> **INPUT DATA**:
------------------------------------------------------------------------

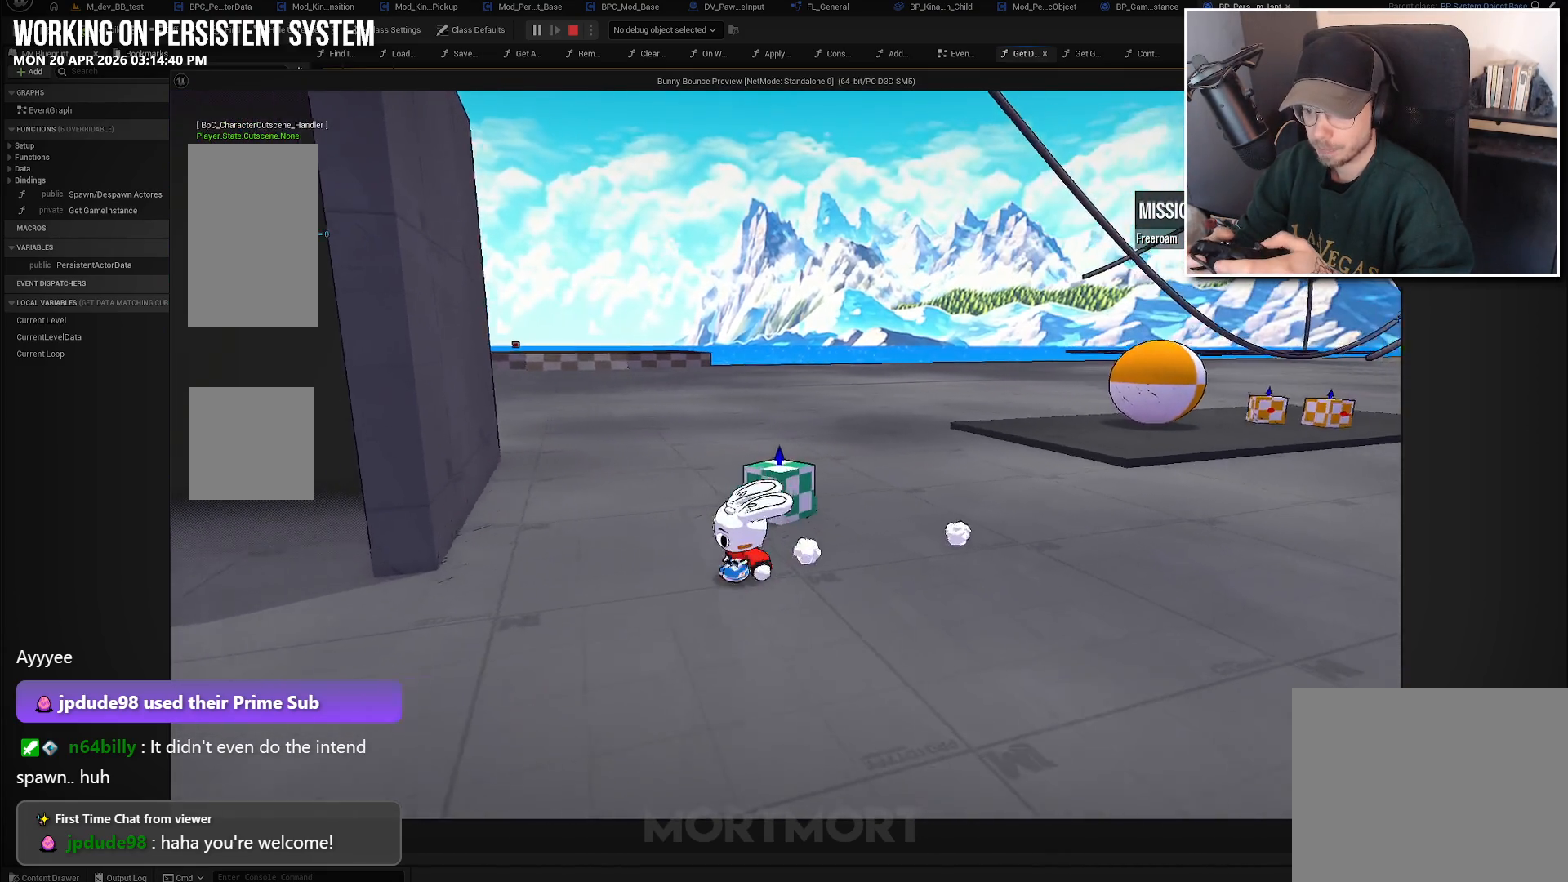
{"buttons": [], "left_stick": "left", "right_stick": "center", "events": [[50, "right_stick", "right"], [283, "right_stick", "center"], [300, "left_stick", "left"]]}
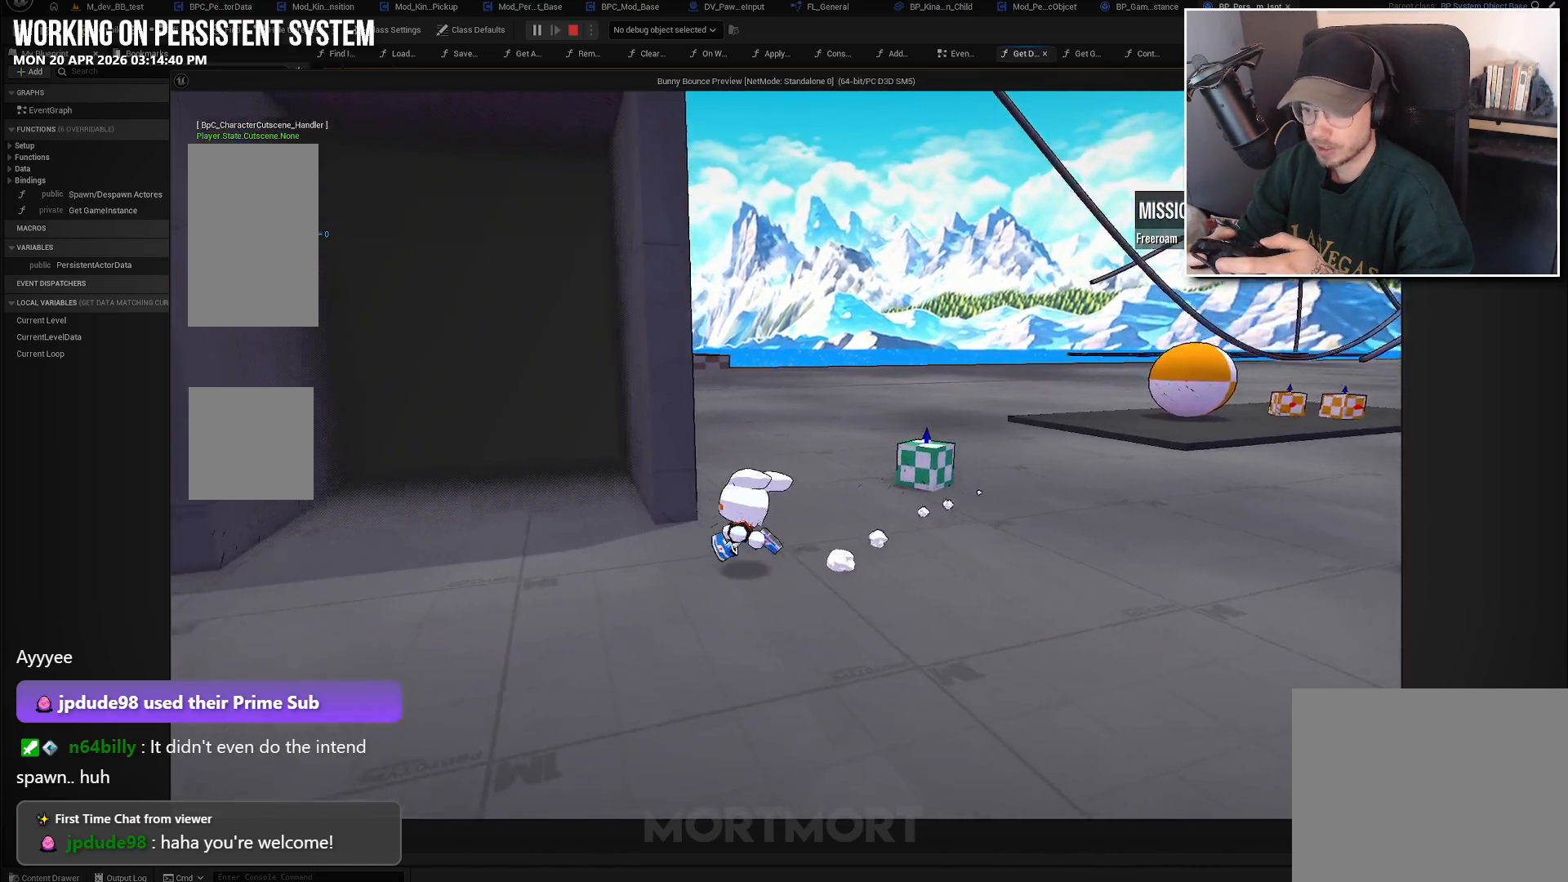
{"buttons": [], "left_stick": "up", "right_stick": "center", "events": [[117, "left_stick", "up-left"], [217, "left_stick", "up"]]}
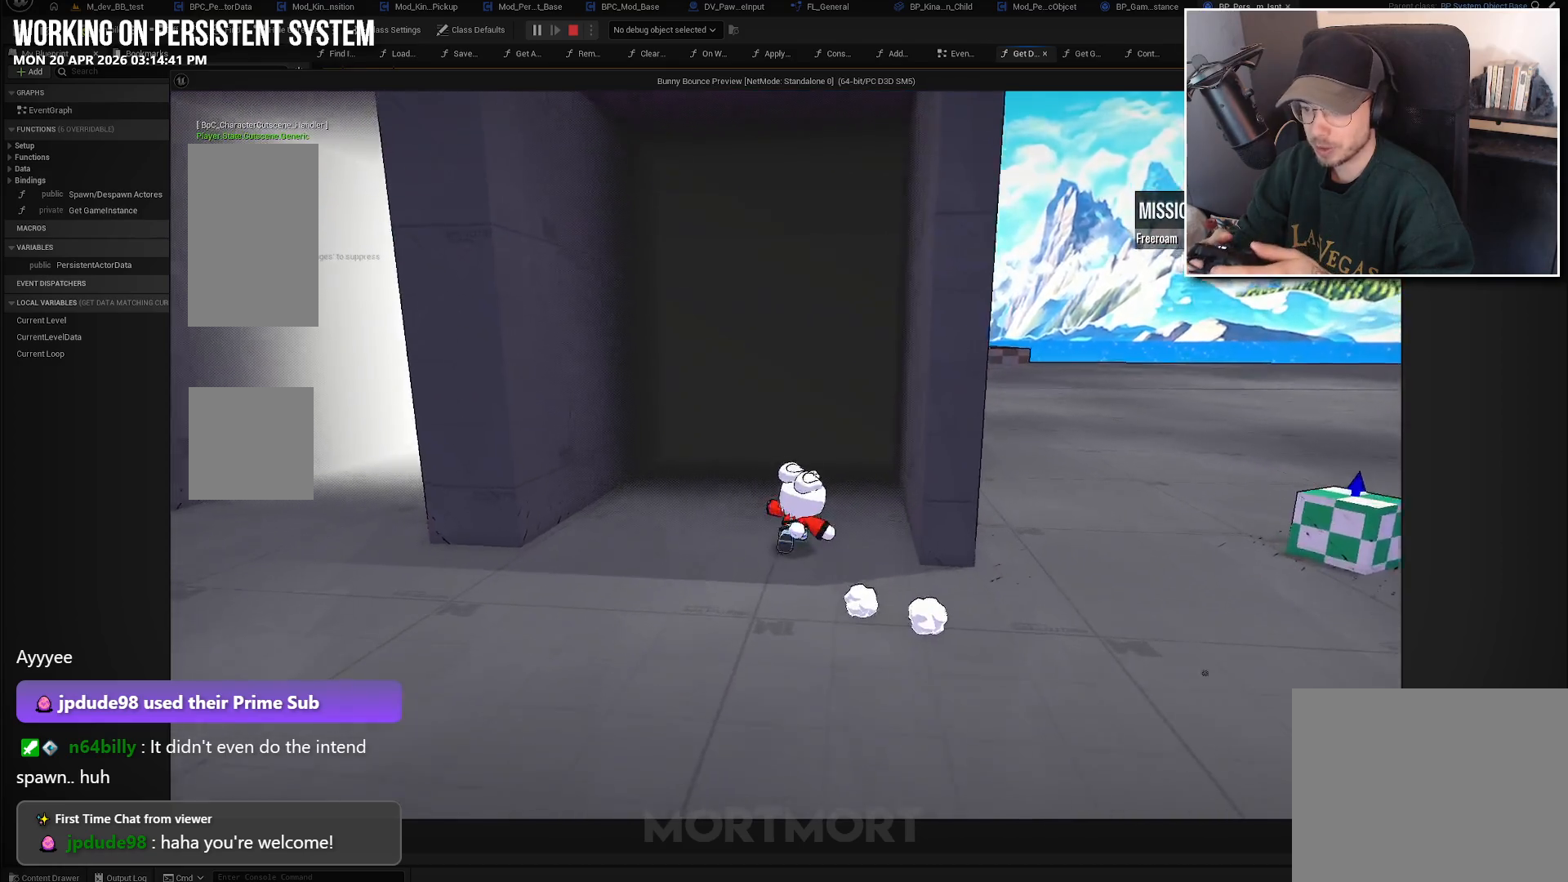
{"buttons": [], "left_stick": "center", "right_stick": "center", "events": [[217, "left_stick", "center"]]}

------------------------------------------------------------------------

> **PROBLEM STATEMENT**:
Omit the pictures and reproduce the remaining material above exactly.

> **SOLUTION TO THIS PROBLEM**:
{"buttons": [], "left_stick": "left", "right_stick": "center", "events": [[50, "right_stick", "right"], [283, "right_stick", "center"], [300, "left_stick", "left"]]}
{"buttons": [], "left_stick": "up", "right_stick": "center", "events": [[117, "left_stick", "up-left"], [217, "left_stick", "up"]]}
{"buttons": [], "left_stick": "center", "right_stick": "center", "events": [[217, "left_stick", "center"]]}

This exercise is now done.